*** Opening Input for this task ***

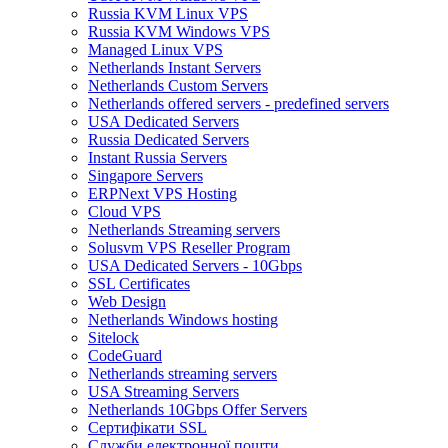
Russia KVM Linux VPS
Russia KVM Windows VPS
Managed Linux VPS
Netherlands Instant Servers
Netherlands Custom Servers
Netherlands offered servers - predefined servers
USA Dedicated Servers
Russia Dedicated Servers
Instant Russia Servers
Singapore Servers
ERPNext VPS Hosting
Cloud VPS
Netherlands Streaming servers
Solusvm VPS Reseller Program
USA Dedicated Servers - 10Gbps
SSL Certificates
Web Design
Netherlands Windows hosting
Sitelock
CodeGuard
Netherlands streaming servers
USA Streaming Servers
Netherlands 10Gbps Offer Servers
Сертифікати SSL
Служби електронної пошти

*** Closing Input for this task ***

— Task statement —
Everything from the line with "USA Streaming Servers" through the final line of the entries above must be duplicated exactly; both ends belong, and no other line does.

— Answer below —
USA Streaming Servers
Netherlands 10Gbps Offer Servers
Сертифікати SSL
Служби електронної пошти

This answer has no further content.